--- Article ---
····················
Modified: trunk/c_src/KinoSearch/Highlight/HeatMap.bp
===================================================================
--- trunk/c_src/KinoSearch/Highlight/HeatMap.bp 2008-07-16 00:29:31 UTC (rev 3599)
+++ trunk/c_src/KinoSearch/Highlight/HeatMap.bp 2008-07-16 00:33:14 UTC (rev 3600)
@@ -8,6 +8,11 @@
static incremented HeatMap*
new(VArray *spans, u32_t window = 133);

+ /**
+ * @param spans An array of HighlightSpans, which need not be sorted.
+ * @param window The greatest distance between which heat points may
+ * reinforce each other.
+ */
static HeatMap*
init(HeatMap *self, VArray *spans, u32_t window = 133);

@@ -51,6 +56,9 @@
incremented VArray*
Generate_Proximity_Boosts(HeatMap *self, VArray *spans);

+ u32_t
+ Hottest(HeatMap *self);
+
void
Destroy(HeatMap *self);
}

Modified: trunk/c_src/KinoSearch/Highlight/HeatMap.c
===================================================================
--- trunk/c_src/KinoSearch/Highlight/HeatMap.c 2008-07-16 00:29:31 UTC (rev 3599)
+++ trunk/c_src/KinoSearch/Highlight/HeatMap.c 2008-07-16 00:33:14 UTC (rev 3600)
@@ -2,6 +2,7 @@

#include "KinoSearch/Highlight/HeatMap.h"
#include "KinoSearch/Highlight/HighlightSpan.h"
+#include "KinoSearch/Util/Native.h"

HeatMap*
HeatMap_new(VArray *spans, u32_t window)
@@ -13,21 +14,29 @@
HeatMap*
HeatMap_init(HeatMap *self, VArray *spans, u32_t window)
{
+ VArray *spans_copy = VA_Shallow_Copy(spans);
VArray *spans_plus_boosts;

self->spans = NULL;
self->window = window;

- VA_Sort(spans, HeatMap_compare_spans);
- spans_plus_boosts = HeatMap_Generate_Proximity_Boosts(self, spans);
- VA_Push_VArray(spans_plus_boosts, spans);
+ VA_Sort(spans_copy, HeatMap_compare_spans);
+ spans_plus_boosts = HeatMap_Generate_Proximity_Boosts(self, spans_copy);
+ VA_Push_VArray(spans_plus_boosts, spans_copy);
VA_Sort(spans_plus_boosts, HeatMap_compare_spans);
self->spans = HeatMap_Flatten_Spans(self, spans_plus_boosts);
+ REFCOUNT_DEC(spans_copy);
REFCOUNT_DEC(spans_plus_boosts);

return self;
}

+u32_t
+HeatMap_hottest(HeatMap *self)
····················
--- Dataset excerpt ---

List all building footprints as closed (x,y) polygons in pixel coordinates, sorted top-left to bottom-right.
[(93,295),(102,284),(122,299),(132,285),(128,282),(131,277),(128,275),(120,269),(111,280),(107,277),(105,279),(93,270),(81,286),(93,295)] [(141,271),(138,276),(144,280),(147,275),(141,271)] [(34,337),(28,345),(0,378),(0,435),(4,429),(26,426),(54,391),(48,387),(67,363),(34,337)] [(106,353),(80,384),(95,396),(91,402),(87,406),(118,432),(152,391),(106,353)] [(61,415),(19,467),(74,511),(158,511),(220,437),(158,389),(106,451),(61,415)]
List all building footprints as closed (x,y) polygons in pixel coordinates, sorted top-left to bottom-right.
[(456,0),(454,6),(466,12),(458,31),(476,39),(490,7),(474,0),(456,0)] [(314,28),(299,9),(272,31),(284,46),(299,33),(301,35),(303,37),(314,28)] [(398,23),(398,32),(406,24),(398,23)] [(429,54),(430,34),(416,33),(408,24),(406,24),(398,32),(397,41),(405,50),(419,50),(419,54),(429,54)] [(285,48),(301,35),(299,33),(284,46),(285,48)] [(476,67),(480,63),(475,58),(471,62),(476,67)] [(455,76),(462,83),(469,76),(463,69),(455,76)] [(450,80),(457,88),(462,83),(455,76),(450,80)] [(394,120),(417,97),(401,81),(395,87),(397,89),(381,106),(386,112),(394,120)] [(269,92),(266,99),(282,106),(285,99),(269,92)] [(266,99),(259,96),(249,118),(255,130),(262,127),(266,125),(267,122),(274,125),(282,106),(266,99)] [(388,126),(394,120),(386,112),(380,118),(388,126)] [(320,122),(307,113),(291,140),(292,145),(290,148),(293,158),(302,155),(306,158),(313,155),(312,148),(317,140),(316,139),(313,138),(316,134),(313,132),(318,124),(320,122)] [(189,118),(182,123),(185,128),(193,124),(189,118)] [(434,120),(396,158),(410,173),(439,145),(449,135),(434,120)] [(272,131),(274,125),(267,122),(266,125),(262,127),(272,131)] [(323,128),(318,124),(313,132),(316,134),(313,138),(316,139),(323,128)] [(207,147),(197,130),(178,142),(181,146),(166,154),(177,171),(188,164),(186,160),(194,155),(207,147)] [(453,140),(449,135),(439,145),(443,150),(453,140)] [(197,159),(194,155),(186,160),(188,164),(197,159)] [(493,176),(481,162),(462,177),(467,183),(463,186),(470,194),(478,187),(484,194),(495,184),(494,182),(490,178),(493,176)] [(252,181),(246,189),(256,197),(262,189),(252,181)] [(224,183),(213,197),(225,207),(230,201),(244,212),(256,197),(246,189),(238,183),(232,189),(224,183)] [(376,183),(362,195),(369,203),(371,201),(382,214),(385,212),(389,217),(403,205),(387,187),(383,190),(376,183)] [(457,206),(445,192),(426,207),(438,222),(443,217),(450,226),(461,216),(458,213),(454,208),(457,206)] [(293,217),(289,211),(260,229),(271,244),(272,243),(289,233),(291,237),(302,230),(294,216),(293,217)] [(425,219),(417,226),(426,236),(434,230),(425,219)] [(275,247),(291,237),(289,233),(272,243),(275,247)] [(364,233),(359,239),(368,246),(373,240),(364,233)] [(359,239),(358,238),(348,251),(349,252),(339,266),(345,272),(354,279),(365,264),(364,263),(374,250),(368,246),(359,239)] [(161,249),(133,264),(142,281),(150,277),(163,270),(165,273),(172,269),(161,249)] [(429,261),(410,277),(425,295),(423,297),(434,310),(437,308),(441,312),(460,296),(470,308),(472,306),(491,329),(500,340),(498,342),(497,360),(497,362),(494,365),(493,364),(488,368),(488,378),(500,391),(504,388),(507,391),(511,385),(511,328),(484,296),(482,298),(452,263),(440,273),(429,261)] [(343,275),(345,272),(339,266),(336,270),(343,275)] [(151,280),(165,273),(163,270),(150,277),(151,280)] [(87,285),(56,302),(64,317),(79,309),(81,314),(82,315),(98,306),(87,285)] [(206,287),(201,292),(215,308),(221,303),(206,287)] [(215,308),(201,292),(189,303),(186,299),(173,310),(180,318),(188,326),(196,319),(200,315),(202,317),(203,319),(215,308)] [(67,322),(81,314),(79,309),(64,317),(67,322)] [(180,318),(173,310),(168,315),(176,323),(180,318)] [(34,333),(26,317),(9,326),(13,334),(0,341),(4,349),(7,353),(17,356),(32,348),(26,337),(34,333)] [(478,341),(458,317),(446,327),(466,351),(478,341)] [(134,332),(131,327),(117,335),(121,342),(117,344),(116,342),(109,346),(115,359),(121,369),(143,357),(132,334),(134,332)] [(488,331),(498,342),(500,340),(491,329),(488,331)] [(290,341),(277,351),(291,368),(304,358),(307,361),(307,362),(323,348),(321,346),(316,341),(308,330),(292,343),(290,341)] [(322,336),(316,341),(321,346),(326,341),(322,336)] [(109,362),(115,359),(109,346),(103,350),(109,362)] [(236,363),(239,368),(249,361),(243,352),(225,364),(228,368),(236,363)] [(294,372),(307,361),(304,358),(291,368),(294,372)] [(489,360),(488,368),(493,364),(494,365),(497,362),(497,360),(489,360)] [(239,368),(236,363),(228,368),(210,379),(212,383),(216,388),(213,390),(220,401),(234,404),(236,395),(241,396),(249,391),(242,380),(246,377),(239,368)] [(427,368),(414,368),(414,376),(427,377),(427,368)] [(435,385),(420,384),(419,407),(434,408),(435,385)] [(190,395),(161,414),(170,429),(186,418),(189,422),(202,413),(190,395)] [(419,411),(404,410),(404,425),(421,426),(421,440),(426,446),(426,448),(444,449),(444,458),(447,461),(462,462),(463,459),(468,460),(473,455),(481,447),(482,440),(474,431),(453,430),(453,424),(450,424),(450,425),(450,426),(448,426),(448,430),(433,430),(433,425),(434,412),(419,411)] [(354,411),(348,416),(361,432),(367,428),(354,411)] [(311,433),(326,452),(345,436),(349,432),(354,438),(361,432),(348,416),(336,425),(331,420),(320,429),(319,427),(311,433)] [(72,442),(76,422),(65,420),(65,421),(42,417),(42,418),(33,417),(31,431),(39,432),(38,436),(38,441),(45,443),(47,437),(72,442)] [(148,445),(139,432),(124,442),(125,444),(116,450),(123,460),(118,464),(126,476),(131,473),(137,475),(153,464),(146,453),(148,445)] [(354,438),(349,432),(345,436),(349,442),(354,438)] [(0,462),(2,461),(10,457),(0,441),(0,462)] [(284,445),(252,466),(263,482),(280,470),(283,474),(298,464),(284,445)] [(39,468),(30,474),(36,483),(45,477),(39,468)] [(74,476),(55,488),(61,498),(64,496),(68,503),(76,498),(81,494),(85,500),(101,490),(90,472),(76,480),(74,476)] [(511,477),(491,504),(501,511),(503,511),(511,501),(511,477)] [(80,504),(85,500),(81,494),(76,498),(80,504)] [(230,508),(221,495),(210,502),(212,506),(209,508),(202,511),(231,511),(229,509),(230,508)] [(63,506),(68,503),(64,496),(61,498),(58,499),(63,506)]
····················
--- Tasks for this exercise ---
- 1) Decide whether each statement below agrees with the diff, answering yes or no and quoting the words of the diff that settle it. (a) In the init declaration, the window parameter defaults to 133. (b) The spans given to init must already be sorted. (c) Revision 3600 adds an include of the Native.h header to HeatMap.c.
- 2) In the diff, what date and time are recorded for revision 3600?
- 3) From the diff, extract the passage from "Modified: trunk/c_src/KinoSearch/Highlight/HeatMap.bp" to "not be sorted.", copied word for word.

--- Solution set ---
- 1)
(a) Yes: "init(HeatMap *self, VArray *spans, u32_t window = 133);"
(b) No: "An array of HighlightSpans, which need not be sorted."
(c) Yes: "#include "KinoSearch/Util/Native.h""

- 2) 2008-07-16 00:33:14 UTC

- 3)
Modified: trunk/c_src/KinoSearch/Highlight/HeatMap.bp
===================================================================
--- trunk/c_src/KinoSearch/Highlight/HeatMap.bp 2008-07-16 00:29:31 UTC (rev 3599)
+++ trunk/c_src/KinoSearch/Highlight/HeatMap.bp 2008-07-16 00:33:14 UTC (rev 3600)
@@ -8,6 +8,11 @@
static incremented HeatMap*
new(VArray *spans, u32_t window = 133);

+ /**
+ * @param spans An array of HighlightSpans, which need not be sorted.